I'm alone. No wife, no family. I work a job $30,000 a year to make widgets. My quota is 100 widgets per day, and widgets sell for $100. Over the course of a year, I'll make 25,000 widgets (250 working days X 100), with a total retail price of $2,500,000.
My GDP is $2,500,000, my income is still only $30,000.
With an income of $30,000, NO ONE will loan me $2,500,000 to buy a house, but that's my personal GDP, so according to you, there's no problem with me borrowing that much.
The national debt should not be compared to GDP -- it should be compared to revenue only, which is a percentage of a percentage of GDP.
No... but when you combine you and everybody else who earns a part a piece of that 2,500,000 a year... combined you’ll likely be able to borrow 4 times that.
Your description / analysis of the scenario is flawed.
YOUR "GNP" is NOT $2.5 million.

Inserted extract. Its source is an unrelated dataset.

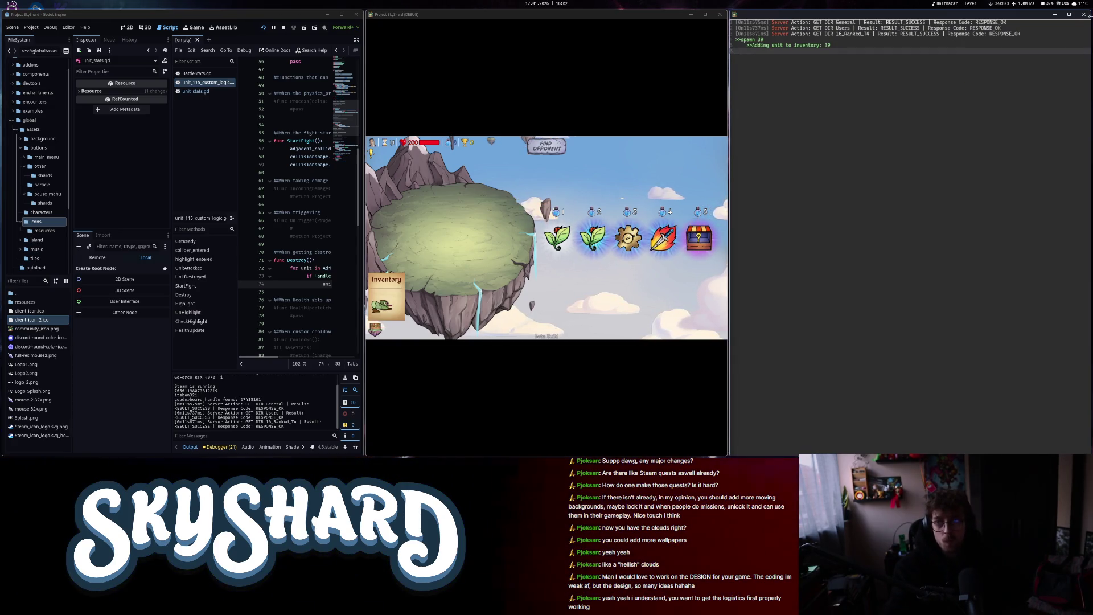
{"action": "left_click", "coordinate": [1083, 14]}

Rather, it is only $30,000 per year. The "GNP" of your employer (I'm assuming, for the sake of simplicity, that you are his ONLY employee - i.e., that he gets to pocket all the rest of the fruits of your labor) is $2,470,000 per year.

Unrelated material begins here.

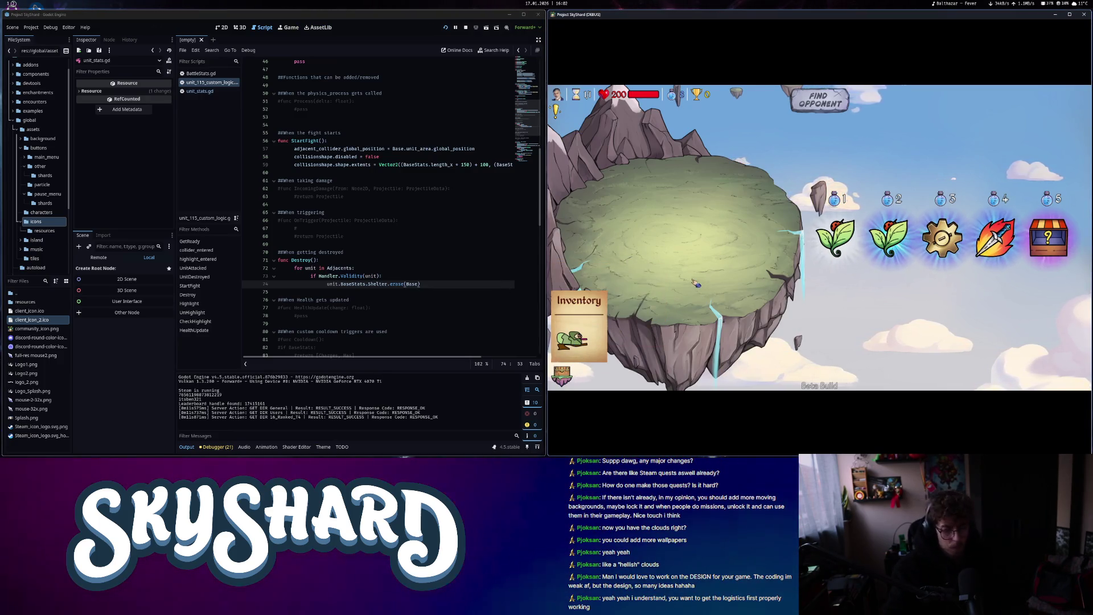
{"action": "key", "text": "grave"}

That you made widgets worth millions is irrelevant to this discussion. The only thing that you actually sold was your labor - and that, apparently, had a market price of only $30,000 per year.
If you were smart, you'd open up your own factory and either find some other poor loser to work on the assembly line for you or do the work yourself and keep the "surplus value" (Marx) all to yourself.
What, you don't have the $10,000,000 it would cost to build the factory? Poor you!